> About this exercise: Quote word for word the part of the commit diff below, starting at "Improvements for future" and ending at "a blank backup.".

> Supplied passage:
== == ==

Improvements for future restore tests

A new mode to deploy without running automatic backups so that I can test restoration without writing a blank backup.
2025-02-24 09:53:10 -08:00 · 2025-02-24 09:53:10 -08:00 · 480fcf144c
commit 480fcf144c
parent 8907601605
5 changed files with 103 additions and 52 deletions
--- a/backups/backups.tf
+++ b/backups/backups.tf
@ -1,4 +1,5 @@
 resource "nomad_job" "backup" {
+  count = var.restoration_mode ? 0 : 1
  jobspec = templatefile("${path.module}/backup.nomad", {
    module_path = path.module,
    batch_node  = null,
--- a/backups/vars.tf
+++ b/backups/vars.tf
@ -1,3 +1,9 @@
+variable "restoration_mode" {
+  type        = bool
+  description = "Prevent starting scheduled backup jobs so data can be restored without overwriting good data"
+  default     = false
+}
+
 variable "use_wesher" {
  type        = bool
  description = "Indicates whether or not services should expose themselves on the wesher network"
--- a/main.tf
+++ b/main.tf
@ -29,6 +29,7 @@ module "backups" {
  source = "./backups"

== == ==

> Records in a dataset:

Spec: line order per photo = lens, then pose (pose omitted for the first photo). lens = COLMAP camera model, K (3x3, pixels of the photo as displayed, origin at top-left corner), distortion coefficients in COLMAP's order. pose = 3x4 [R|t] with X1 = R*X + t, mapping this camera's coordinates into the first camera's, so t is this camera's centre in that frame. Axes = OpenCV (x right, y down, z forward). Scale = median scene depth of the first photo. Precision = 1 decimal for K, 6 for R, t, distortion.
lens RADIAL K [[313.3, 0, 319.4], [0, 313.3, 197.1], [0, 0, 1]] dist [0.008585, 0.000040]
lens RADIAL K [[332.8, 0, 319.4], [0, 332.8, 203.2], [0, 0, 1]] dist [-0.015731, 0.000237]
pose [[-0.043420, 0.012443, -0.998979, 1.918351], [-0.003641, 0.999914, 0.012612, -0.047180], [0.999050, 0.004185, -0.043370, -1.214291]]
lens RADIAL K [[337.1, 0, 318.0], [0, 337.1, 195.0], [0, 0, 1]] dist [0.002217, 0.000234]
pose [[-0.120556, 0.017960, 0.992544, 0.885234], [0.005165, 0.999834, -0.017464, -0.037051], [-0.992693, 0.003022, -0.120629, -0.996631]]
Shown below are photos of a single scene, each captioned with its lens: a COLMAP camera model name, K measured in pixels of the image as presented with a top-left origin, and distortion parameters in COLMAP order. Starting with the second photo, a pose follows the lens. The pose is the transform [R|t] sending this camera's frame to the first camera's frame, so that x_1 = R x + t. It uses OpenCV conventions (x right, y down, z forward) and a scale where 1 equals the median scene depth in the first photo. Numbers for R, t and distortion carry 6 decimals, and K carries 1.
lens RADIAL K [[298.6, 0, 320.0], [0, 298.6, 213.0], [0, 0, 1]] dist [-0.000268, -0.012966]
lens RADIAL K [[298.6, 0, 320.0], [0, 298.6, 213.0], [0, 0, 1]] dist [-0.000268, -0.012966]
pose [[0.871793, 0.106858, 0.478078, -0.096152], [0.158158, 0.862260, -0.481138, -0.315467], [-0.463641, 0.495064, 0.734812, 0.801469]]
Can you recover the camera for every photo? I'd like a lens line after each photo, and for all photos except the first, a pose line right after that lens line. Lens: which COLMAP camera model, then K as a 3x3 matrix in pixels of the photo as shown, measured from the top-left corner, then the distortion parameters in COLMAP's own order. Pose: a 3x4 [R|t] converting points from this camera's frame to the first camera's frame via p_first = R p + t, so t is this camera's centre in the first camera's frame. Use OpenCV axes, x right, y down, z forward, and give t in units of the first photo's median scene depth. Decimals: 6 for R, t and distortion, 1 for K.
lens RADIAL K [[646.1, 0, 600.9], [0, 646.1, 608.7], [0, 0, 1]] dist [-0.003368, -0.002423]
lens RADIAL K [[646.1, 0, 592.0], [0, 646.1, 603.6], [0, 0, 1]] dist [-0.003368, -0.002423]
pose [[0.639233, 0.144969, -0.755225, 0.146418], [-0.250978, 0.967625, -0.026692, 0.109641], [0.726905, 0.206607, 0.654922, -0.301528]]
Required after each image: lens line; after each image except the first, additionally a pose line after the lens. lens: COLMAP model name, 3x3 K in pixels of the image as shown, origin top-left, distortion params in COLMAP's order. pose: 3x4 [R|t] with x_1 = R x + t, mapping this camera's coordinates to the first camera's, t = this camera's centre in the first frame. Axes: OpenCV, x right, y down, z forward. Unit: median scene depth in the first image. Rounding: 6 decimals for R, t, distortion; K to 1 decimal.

== == ==

> Expected answer:
Improvements for future restore tests

A new mode to deploy without running automatic backups so that I can test restoration without writing a blank backup.